Achieving the long-held ambition of winning a trophy on the clay has given his confidence a huge lift coming into this week’s event in the Spanish capital and has sharpened his focus on the French Open, which starts on 24 May.

But the Munich event was also Murray’s first as a married man which led to the problems with his shiny, new wedding ring. He soon discovered that he could not wear it when he was playing – it gave him blisters – and while he did try putting it on a necklace during practice and matches, he broke the necklace on day one. What to do?

“I’ve been tying it to my shoelaces when I was playing,” he said with a relieved smile. “That was fine. I had a necklace which broke the first day I got it. It got caught on the physio bed and it snapped off – that was the plan, to put my wedding ring on the necklace. But I’ve just been tying it to my shoes when I’ve been playing. I think Kim seems all right with that. As long as I don’t scratch it or break it, then she’s fine.”

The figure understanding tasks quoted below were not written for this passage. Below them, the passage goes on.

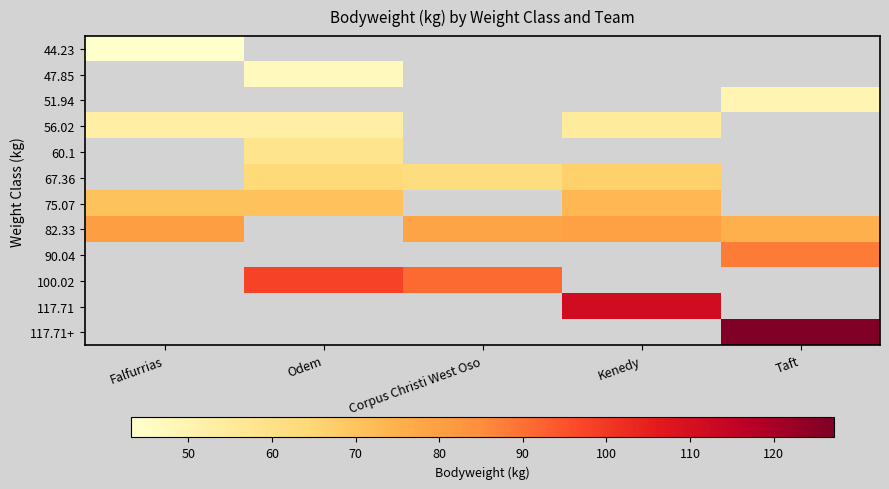

How many categories are shown in the chart?

5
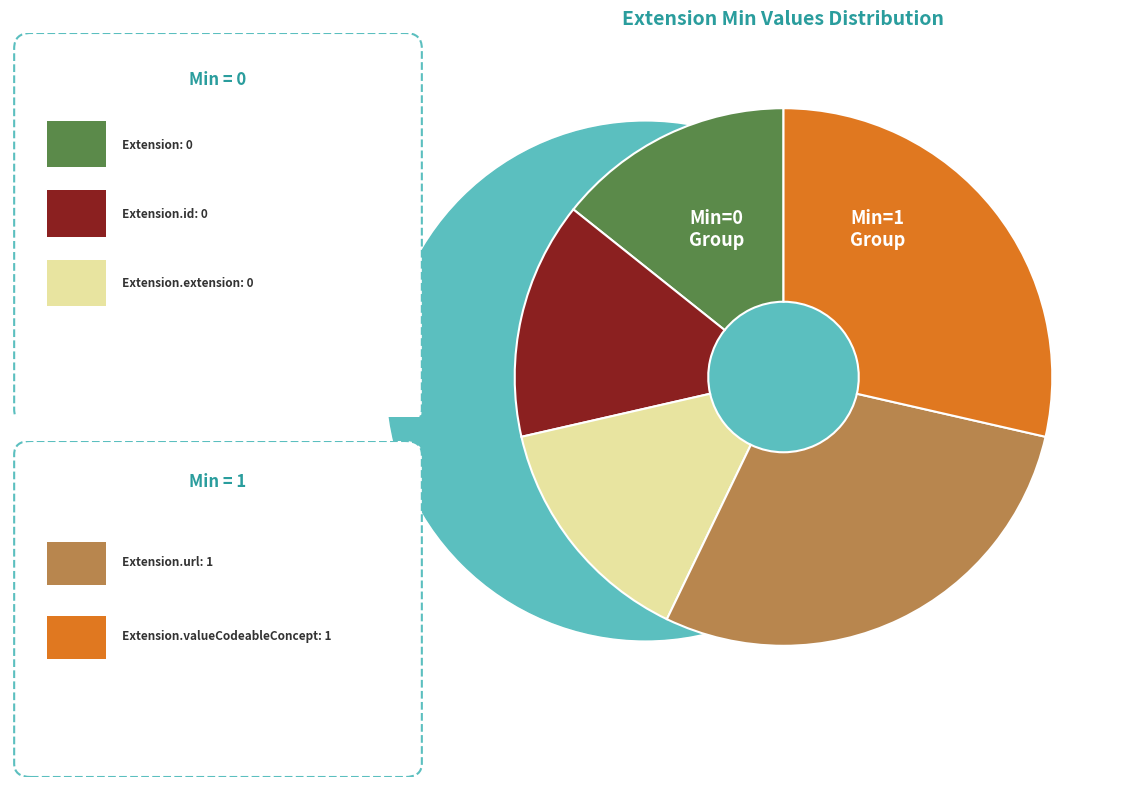

Does any single category account for the majority?

No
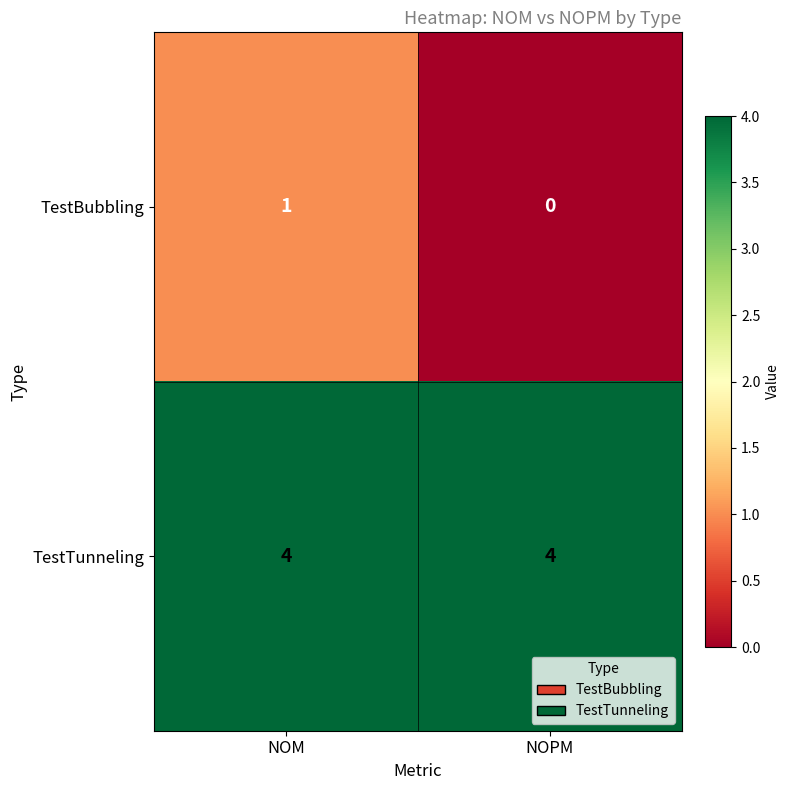

List the series in order of their peak value, lowest first.

TestBubbling, TestTunneling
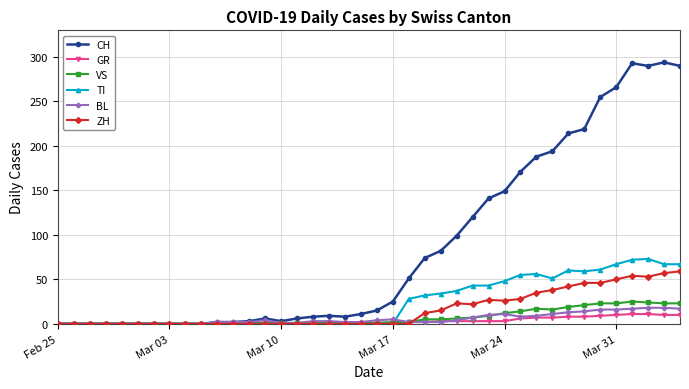

What is the maximum value for CH?

294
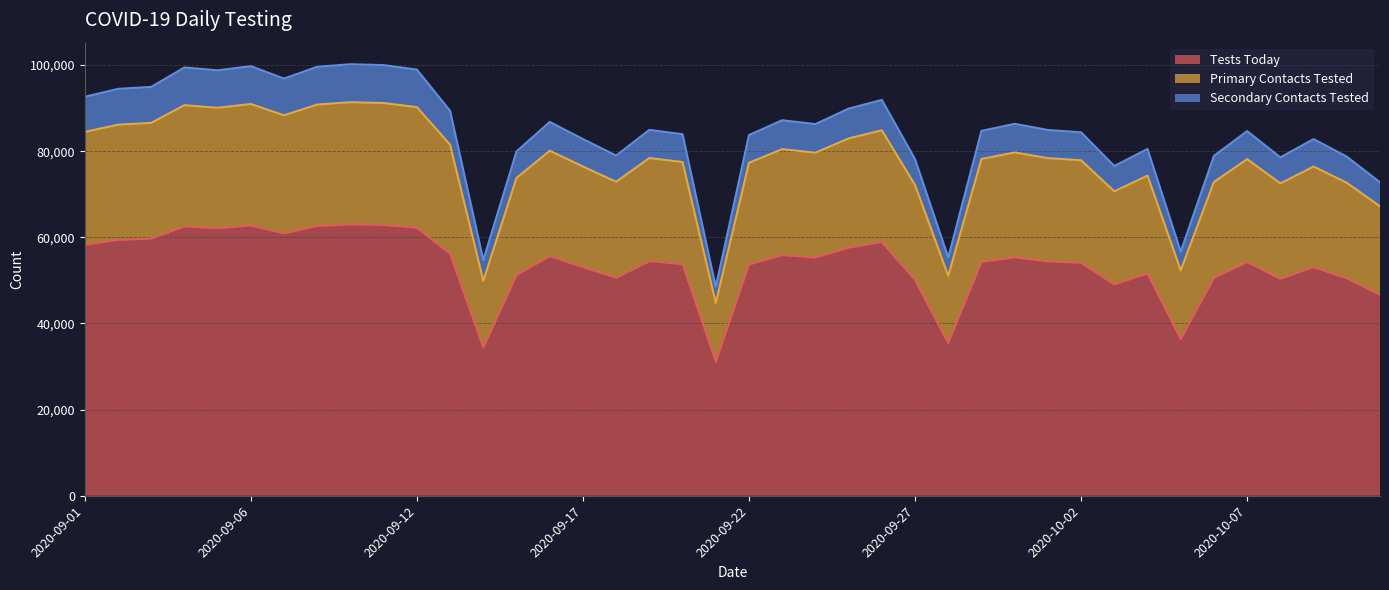

What are all the series names shown in the legend?

Tests Today, Primary Contacts Tested, Secondary Contacts Tested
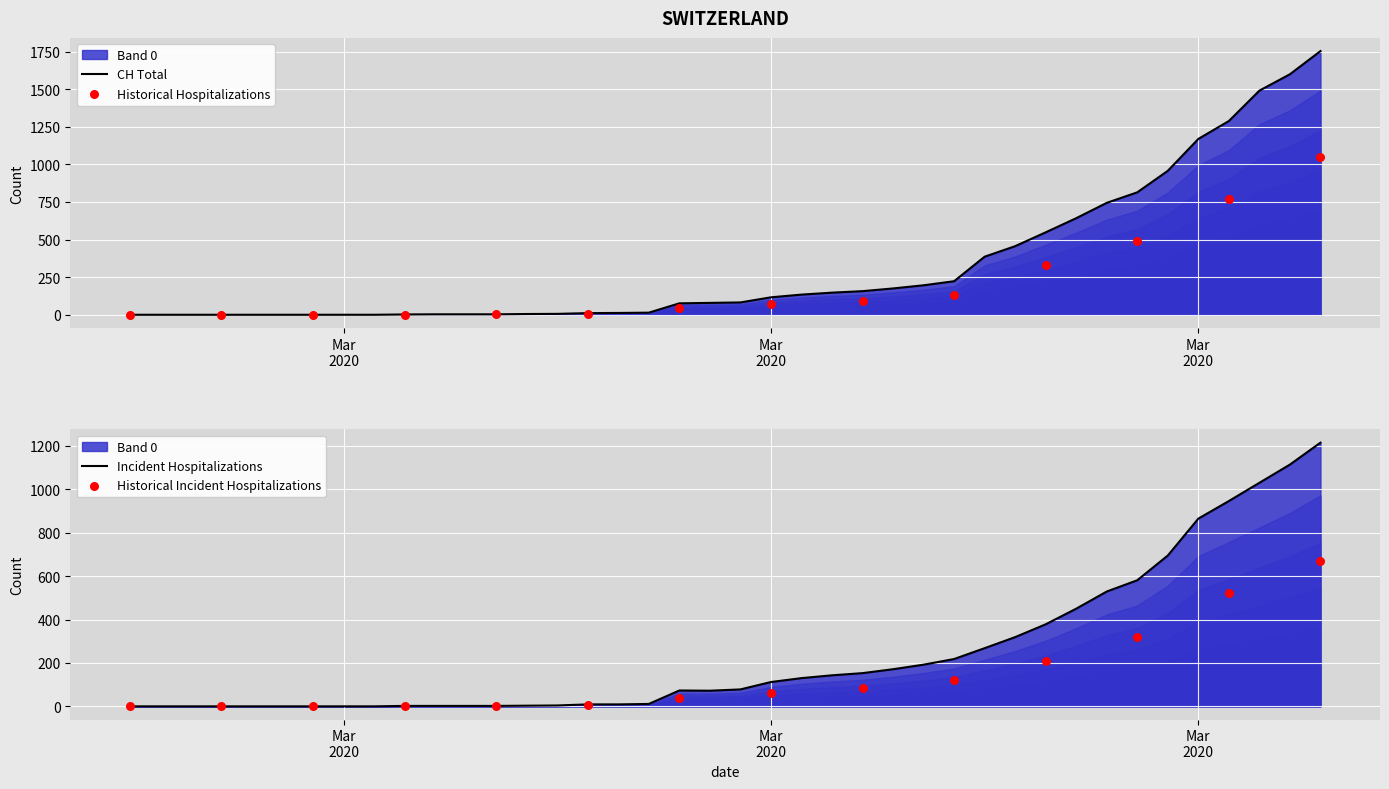

Which series has the largest Y range (max minus min)?

CH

With that major problem solved, Murray is a much happier man, and, as luck would have it, Murray must face Kohlschreiber again today as he begins his campaign in Spain. The world No 24 from Germany booked his place in the second round with a 6-1, 6-4 win over Alejandro Falla, of Columbia.

When Murray came to Madrid last year, he was still reeling from the sudden departure of Ivan Lendl from his team. This time around, he is still working out the practicalities of Amelie Mauresmo’s imminent departure – she is expecting her first child in August – but while that relationship is still fluid, Murray seems delighted with the addition of Jonas Bjorkman to the team.

The Swede started work a couple of weeks ago at a training block in Barcelona and last week, in his first stint in charge, he steered Murray to victory. Today he will hand back the reins to Mauresmo for a couple of weeks, but he will be flying solo again for the hard court season later in the summer.

“We haven’t really spent enough time [together] for me to really say how Jonas works or the sort of practice sessions I would have with him,” Murray said. “But we spent some days in Barcelona and he seemed to be impressed with the work that I was doing and the amount of time I was putting in on the court and in the gym.

“There’s obviously things that I want to get from him – it’s quite obvious the things that he was very good at as a player and what he has a good understanding of. He is a very easy character to get along with and that was very important in the last couple of weeks. He’s a very easy-going guy.

“He’s used to working as part of a team by playing doubles and he’s had many, many different partners and was very successful with all of them.”

Last year, still trying to get back to full fitness after his back surgery, Murray reached the semi-finals at the French Open. He lost to Rafael Nadal, just as he had at the same stage in 2011, but now fully fit and with that first clay court title to his name, he is not ruling out a shot at the title in Paris.

Nadal has had a miserable season by his standards, although Murray is not daft enough to write the Spaniard off – Nadal has, after all, lost just one match in a decade at Roland Garros. Then again, there are five weeks to go before the French Open final and anything can happen in that time. “For me, obviously, the French would be the most challenging one to win,” Murray said.

“A lot of it really depends on Rafa: if Rafa is playing his best tennis again, the French would be extremely difficult for me to beat him there. Novak [Djokovic] is obviously playing great just now – I’ve never beaten either of them on the clay. ”

• Andy Murray is among eight of the world’s top 13 players to have been included on the official entry list for the Aegon Championships at Queen’s this summer. Murray will join Rafael Nadal, Milos Raonic, Stan Wawrinka, Marin Cilic, Grigor Dimitrov, Feliciano Lopez and Gilles Simon at the grass-court tournament in June, a warm-up event for Wimbledon.